Friday, 30 September 2011

Connected

This is an excerpt from a book I read and loved, Unfinished Business by Lee Kravitz. I believe it is an important book, more so now, as things start to unravel and fall apart. Most of us have walled ourselves off behind a thousand little things we put off...bit by bit the guilt grows and we go into denial rather than take these apart, one by one and deal with them.


Albert Einstein once said that "A human being is part of a whole, called by us 'Universe,' a part limited by time and space."

Yet we experience our thoughts and feelings as "something separate from the rest." Einstein viewed this self-centric way of looking at the world as "a kind of optical delusion."

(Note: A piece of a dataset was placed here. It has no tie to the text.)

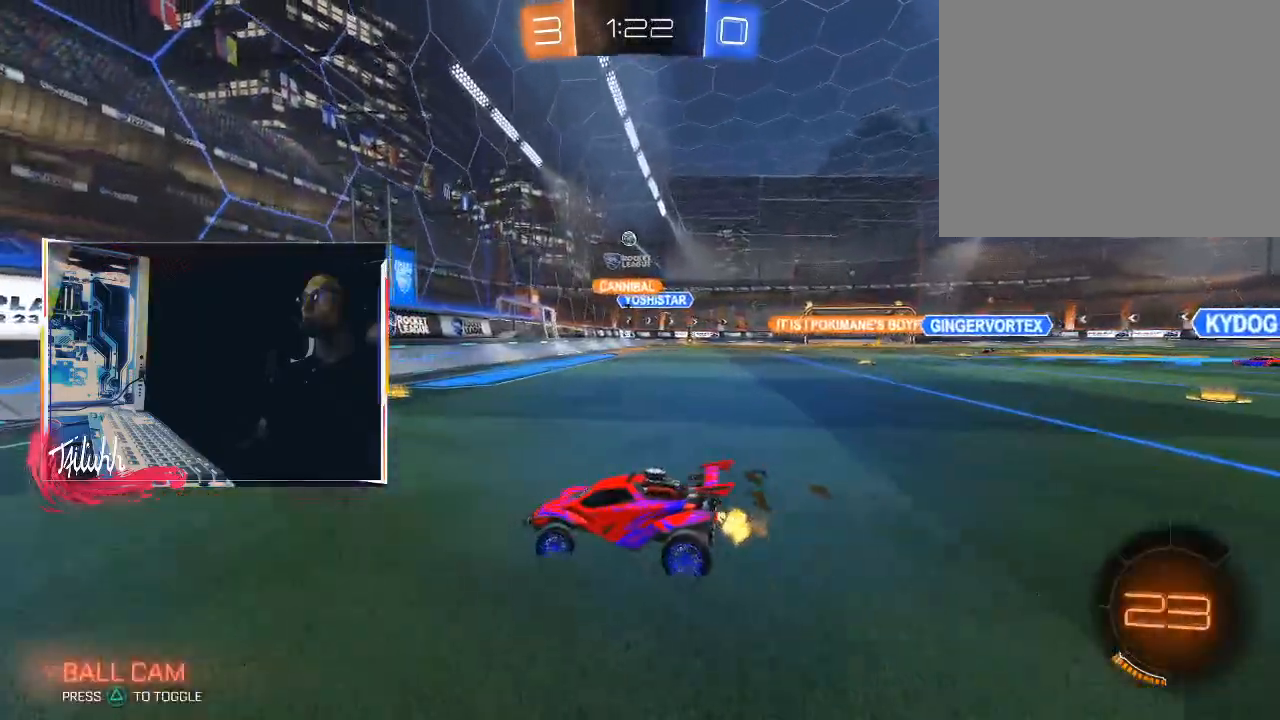
{"buttons": ["CIRCLE", "R2"], "left_stick": "up-left", "right_stick": "center", "events": [[133, "L1", "down"], [200, "L1", "up"], [400, "CIRCLE", "down"], [400, "TRIANGLE", "down"], [467, "TRIANGLE", "up"]]}
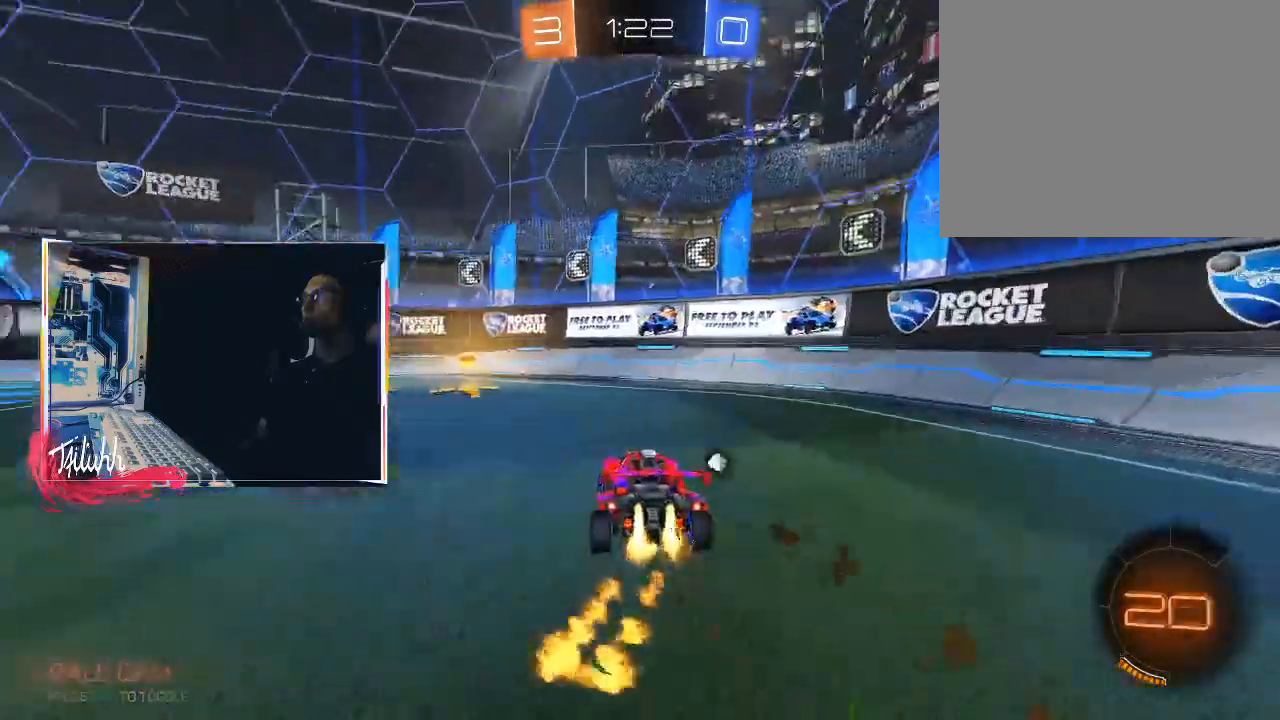
{"buttons": ["R2"], "left_stick": "up-left", "right_stick": "center", "events": [[100, "left_stick", "center"], [117, "TRIANGLE", "down"], [233, "TRIANGLE", "up"], [283, "left_stick", "up-left"], [367, "CIRCLE", "up"]]}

Time and again, I became aware of my "optical delusions" created unfinished business for me. I was convinced that Anita would get sad, that John was still mad, and that Andre wouldn't remember me, so I put off seeing them. But when I reached out to them it turned out that the opposite was true; Anita was delighted to see me again, John had absolutely no memory of the six hundred dollars I owed him, Andre remembered me and my fastball too. I had avoided approaching these people because I could only see their thoughts and feelings through a single lens - my own. Einstein considered our optical delusions "a kind of prison...Our task must be to free ourselves from this prison by widening our circle of compassion to embrace all living creatures and the whole of nature in its beauty." When we keep our promises, when we bury our grudges, when we make a point of being thoughtful and kind, when we really listen to what other people are saying, our circle widens to embrace more people. I might not have embraced the whole of nature, but I found myself in a much richer place - that of true human connectedness.